Thanks Bill & Stick! I see my local Auto Zone carries the WD 40 Specialist spray. Sounds just what I was looking for!! I will pick up some later in the morning!


----------



## Stick486 (Jan 4, 2013)

N'awlins77 said:


> Thanks Bill & Stick! I see my local Auto Zone carries the WD 40 Specialist spray. Sounds just what I was looking for!! I will pick up some later in the morning!


stay away from WD...
the con lists is far longer than the pro list..

the big boxes and sporting goods stores carry TriFlow..


----------



## TwoSkies57 (Feb 23, 2009)

stuff I use comes out of Grainger. Simply called "dry lube". admit having no experience with the WD product..

here we go.... 
CRC dry moly lube

used it on large air handler outside air dampers for several years now. works great. no build up to speak of.


----------



## Arcola60 (Jul 4, 2009)

CRC dry molly lube is THE stuff for this application. Just a very light coating. It will
Also help in the prevention of rust. Clean the parts to be coated. It will flake off if 
There is any oily film present.

Ellery Becnel


----------



## mark greenbaum (Sep 26, 2010)

Perhaps a bicycle grease such a Pedros would be OK, as it's designed to keep moisture out and not attract dirt or dust. I used White Moly grease when I rebuilt the innards of the Shopsmith I own, and it works well.


----------



## N'awlins77 (Feb 25, 2011)

Well.... Bought the WD Specialist Dry Lub this morning. Guess I'll find out the pro's and con's myself! I did see the CRC Dry Molly stuff too, but went with the WD.


----------



## MAFoElffen (Jun 8, 2012)

On mechanisms that I worry about wood dust... I use Remington Oil. It's a Teflon based lube that soaks in and dries. Makes it repel moisture, lubes and ends up repelling the dust.

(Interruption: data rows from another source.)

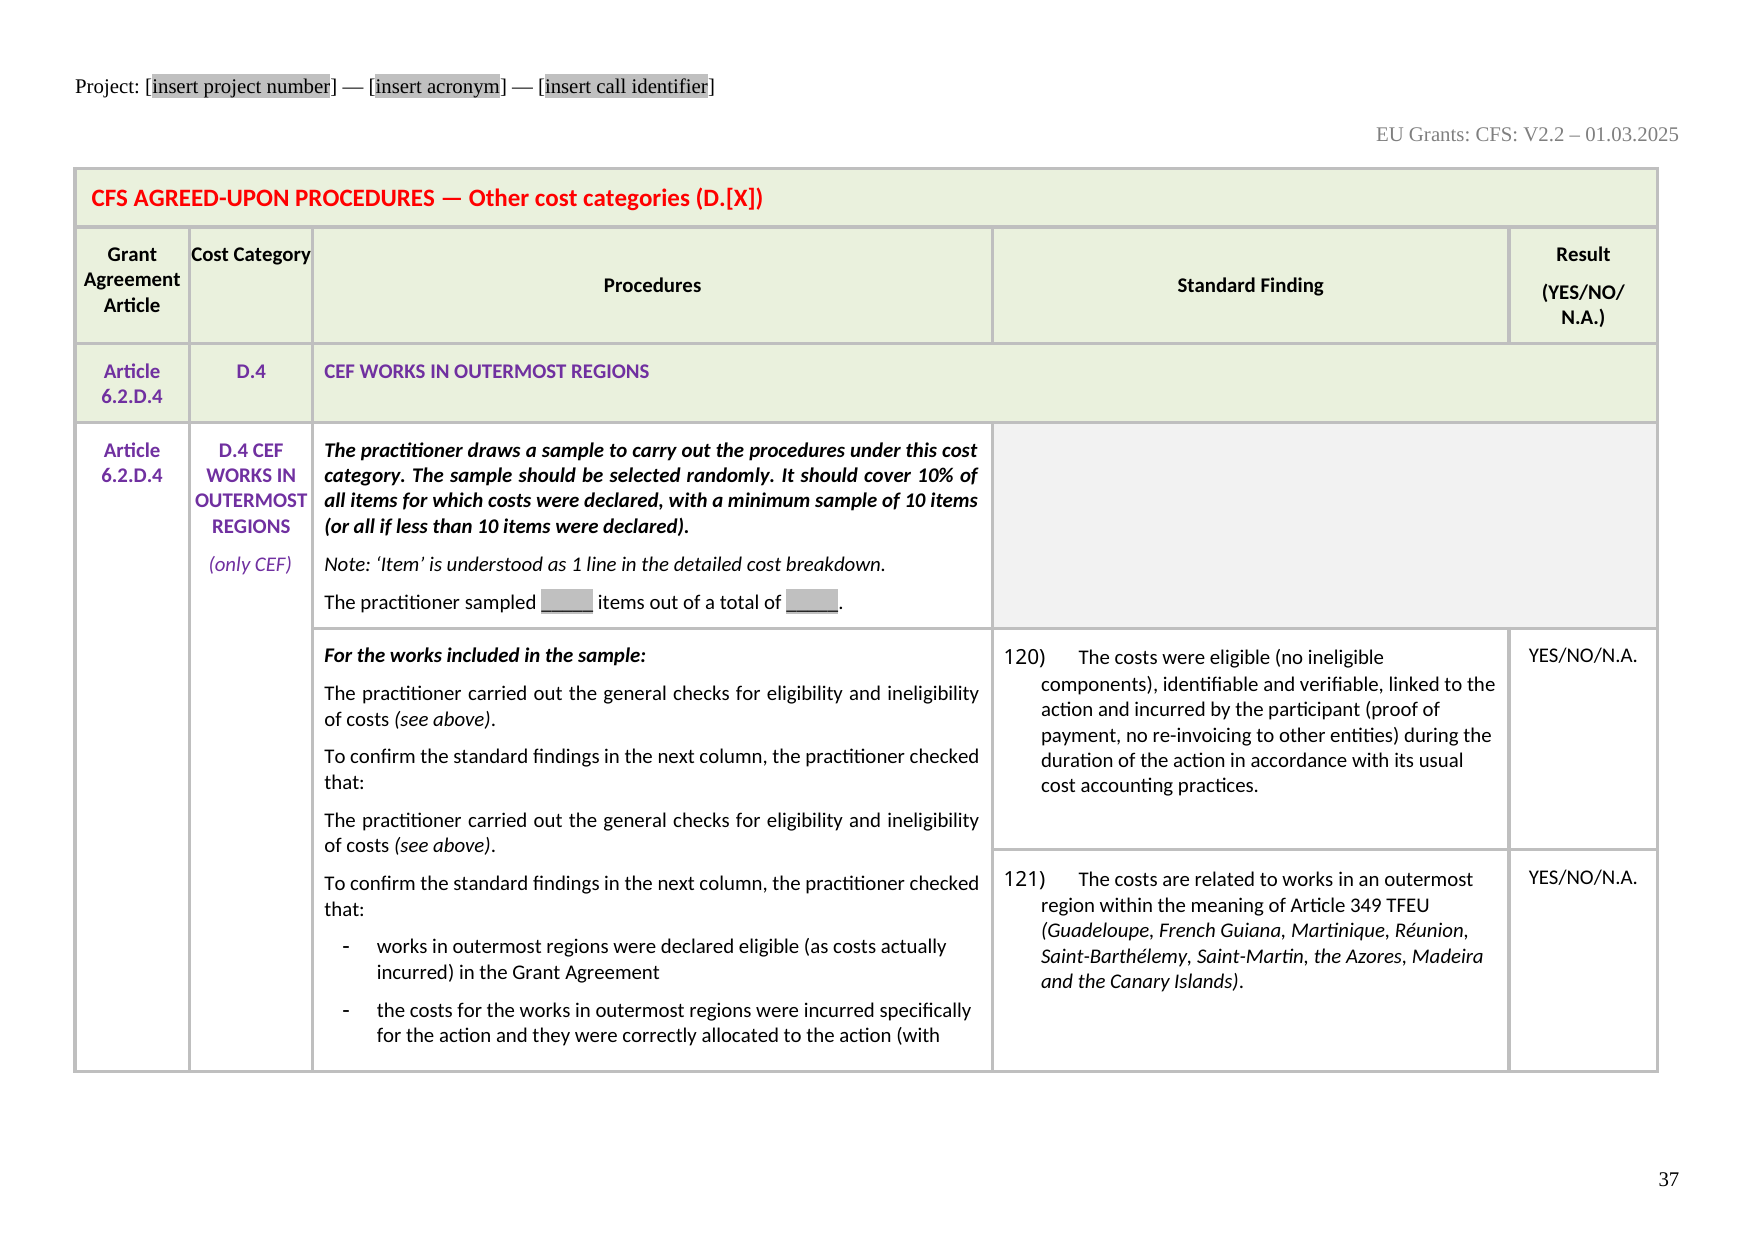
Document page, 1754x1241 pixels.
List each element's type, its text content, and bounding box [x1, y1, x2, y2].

table_cell Standard Finding [994, 229, 1507, 342]
table_cell D.4 [191, 345, 311, 421]
table_cell Result (YES/NO/N.A.) [1511, 229, 1656, 342]
table_cell Article 6.2.D.4 [77, 345, 188, 421]
table_cell The costs are related to works in an outermost region within the meaning of Article 349 TFEU (Guadeloupe, French Guiana, Martinique, Réunion, Saint-Barthélemy, Saint-Martin, the Azores, Madeira and the Canary Islands). [994, 851, 1507, 1069]
table_cell Procedures [314, 229, 991, 342]
table_cell D.4 CEF WORKS IN OUTERMOST REGIONS (only CEF) [191, 424, 311, 1069]
table_cell Cost Category [191, 229, 311, 342]
table_cell YES/NO/N.A. [1511, 851, 1656, 1069]
table_cell The costs were eligible (no ineligible components), identifiable and verifiable, linked to the action and incurred by the participant (proof of payment, no re-invoicing to other entities) during the duration of the action in accordance with its usual cost accounting practices. [994, 630, 1507, 848]
table_header CFS AGREED-UPON PROCEDURES — Other cost categories (D.[X]) [77, 170, 1656, 225]
table_cell [994, 424, 1656, 627]
table_cell The practitioner draws a sample to carry out the procedures under this cost category. The sample should be selected randomly. It should cover 10% of all items for which costs were declared, with a minimum sample of 10 items (or all if less than 10 items were declared). Note: ‘Item’ is understood as 1 line in the detailed cost breakdown. The practitioner sampled _____ items out of a total of _____. [314, 424, 991, 627]
table_cell YES/NO/N.A. [1511, 630, 1656, 848]
table_cell Grant Agreement Article [77, 229, 188, 342]
table_cell For the works included in the sample: The practitioner carried out the general checks for eligibility and ineligibility of costs (see above). To confirm the standard findings in the next column, the practitioner checked that: The practitioner carried out the general checks for eligibility and ineligibility of costs (see above). To confirm the standard findings in the next column, the practitioner checked that: works in outermost regions were declared eligible (as costs actually incurred) in the Grant Agreement the costs for the works in outermost regions were incurred specifically for the action and they were correctly allocated to the action (with supporting documents demonstrating the link to the action) the costs are related to works in an outermost region within the meaning of Article 349 TFEU (Guadeloupe, French Guiana, Martinique, Réunion, Saint-Barthélemy, Saint-Martin, the Azores, Madeira and the Canary Islands). the costs fulfil the cost eligibility conditions applicable to their respective cost categories (cost categories A-C for the underlying types of costs, i.e. personnel, subcontracting, purchases). [314, 630, 991, 1069]
table_cell CEF WORKS IN OUTERMOST REGIONS [314, 345, 1656, 421]
table_cell Article 6.2.D.4 [77, 424, 188, 1069]
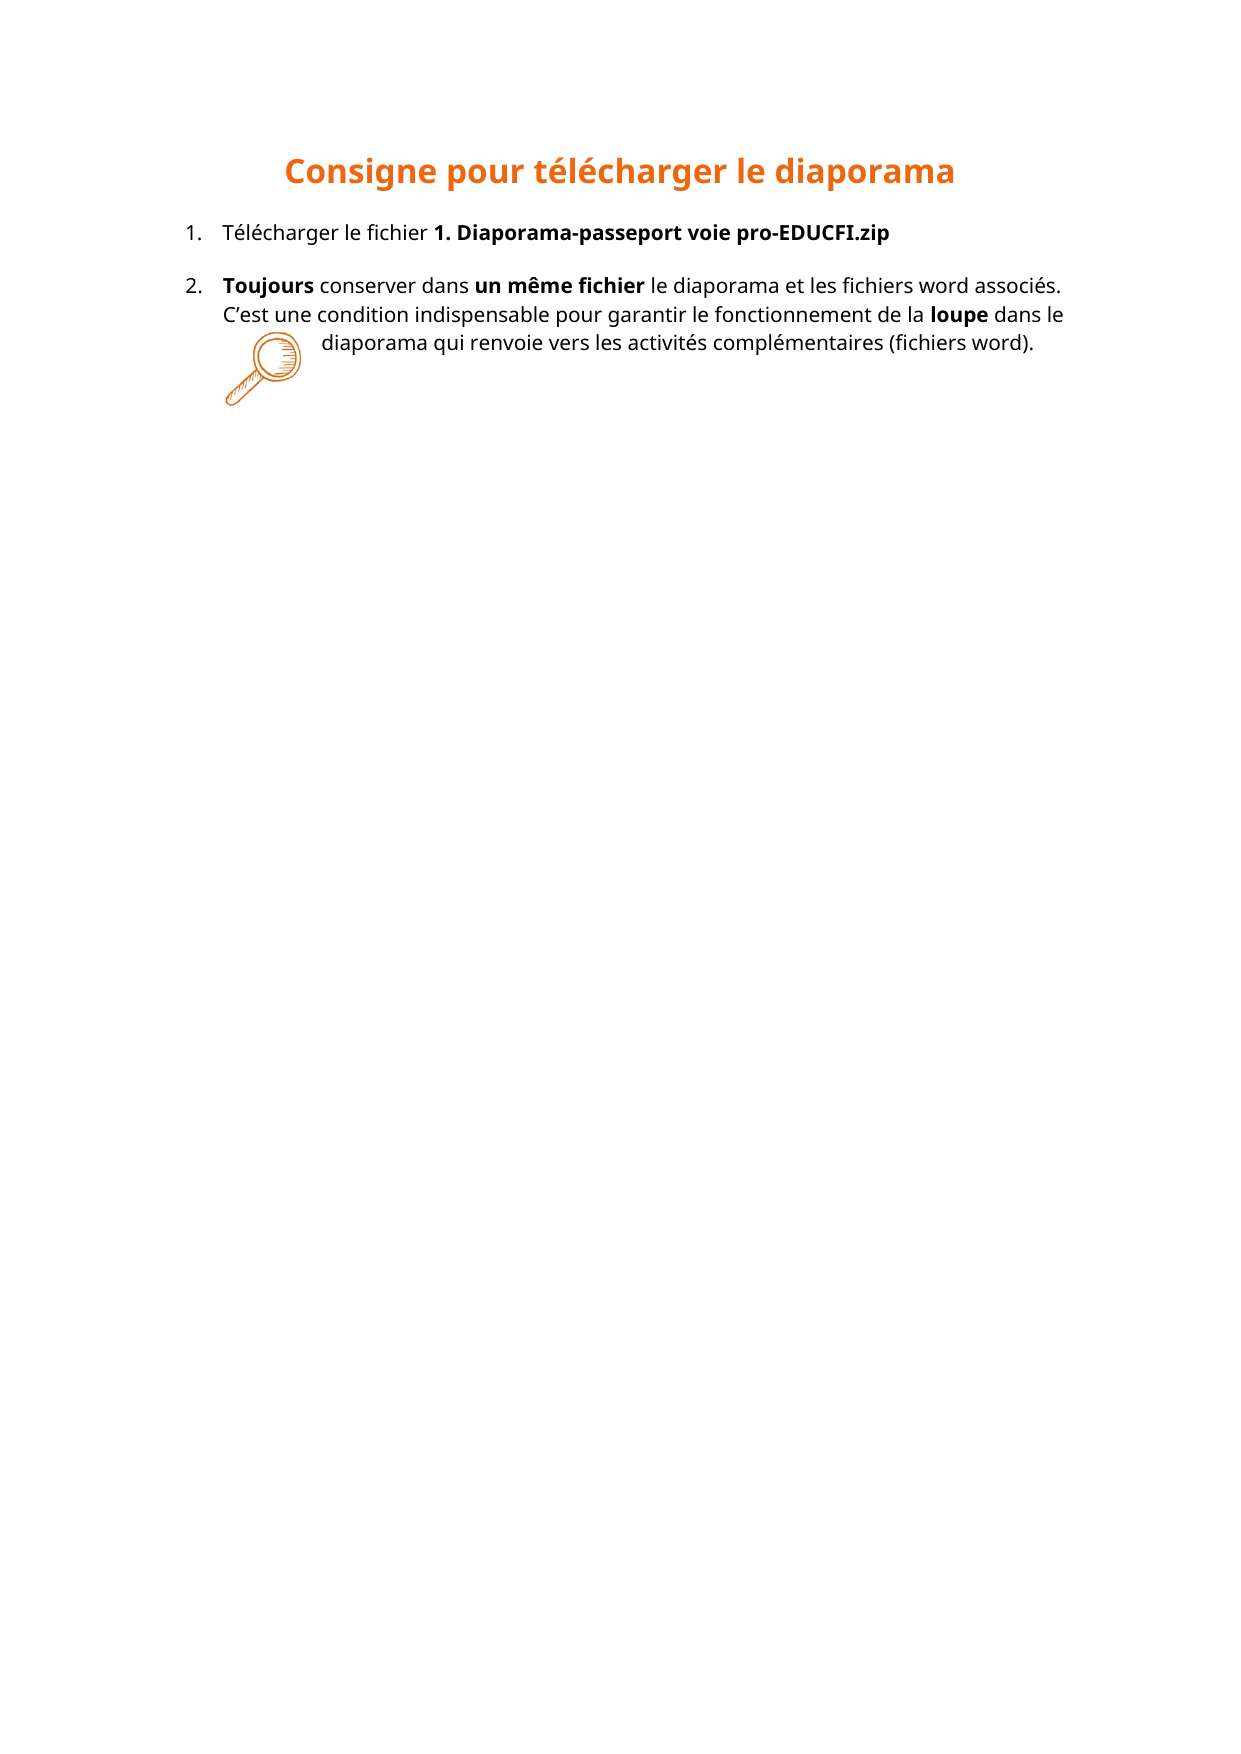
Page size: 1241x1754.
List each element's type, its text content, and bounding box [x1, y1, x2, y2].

picture [223, 328, 303, 409]
title Consigne pour télécharger le diaporama [148, 148, 1093, 193]
list Toujours conserver dans un même fichier le diaporama et les fichiers word associés. C’est une condition indispensable pour garantir le fonctionnement de la loupe dans le diaporama qui renvoie vers les activités complémentaires (fichiers word). [185, 271, 1093, 357]
list Télécharger le fichier 1. Diaporama-passeport voie pro-EDUCFI.zip [185, 218, 1093, 246]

I use it on the mechanisms of my panel saws, table saws, radial arm saws, planers, etc.


----------



## Stick486 (Jan 4, 2013)

MAFoElffen said:


> On mechanisms that I worry about wood dust... I use Remington Oil. It's a Teflon based lube that soaks in and dries. Makes it repel moisture, lubes and ends up repelling the dust.
> 
> I use it on the mechanisms of my panel saws, table saws, radial arm saws, planers, etc.


good choice...


----------



## bluewood (Nov 26, 2013)

CAT dry film lubricant #242-6990. It's used on all their heavy equiptment.


----------